In fact, road deaths probably reached a highlight of 16 years last year, with pedestrian deaths notably, a 59 percent increase since 2009. This can be partly attributed to how cars have become safer for drivers and passengers, but not for anyone else† The automotive industry creates and promotes bigger and more dangerous SUVs those are much more likely to kill pedestrians in crashes. SUV sales have also surged over the past decade, which is good now half of all car sales in the U.S. Despite the increase in pedestrian fatalities, NHTSA has refused to adopt safety tests that other countries use to protect pedestrians.

That said, reducing overall deaths and injuries should be — and have been — the main policy goal, and it’s showing results, Lee says. “It’s unrealistic given the number of cars on the road and the number of vehicle kilometers driven or driven per person that we would ever get to zero,” she said. “And minimizing injuries or deaths is just the tip of the iceberg. There are much bigger injuries that require hospitalization.”

In front of legalculturaland political reasons, gunsLike it cars, are inextricably linked to American life. But if that’s the case, that’s all the more reason that we should try to implement every possible strategy to reduce damage. Moss put it bluntly, “We’re not going to ban the car from American life,” and the same truth can be applied to guns. “I think what happened is that we normalized the death of children. We have become too accepting of this.”

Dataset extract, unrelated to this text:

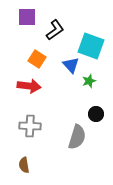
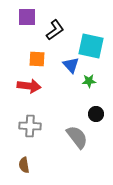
cyan square: rotated 8 degrees counterclockwise
orange square: rotated 30 degrees counterclockwise
green star: rotated 16 degrees clockwise
gray semicircle: rotated 55 degrees counterclockwise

As cafemadrid’s Marin Cogan wrote, “Doing nothing is endorsing an unacceptable status quo.” And even if federal action isn’t forthcoming soon, there’s still plenty that can and has been done at the state level to successfully reduce gun violence. Lee also pointed out a study she and her colleagues did, showing that enactment of laws requiring the safe storage of firearms away from children led to a reduction in infanticides, suicides and accidental deaths. Further, over there is solid research, both at home and abroad, shows that regulations such as licensing can curb the firearms killing of all people, not just young people.

“If a child is murdered, you lose the rest of their life as a member of society, as a member of their family, as a member of their community,” Lee said. “And the consequences of that will somehow never go away.”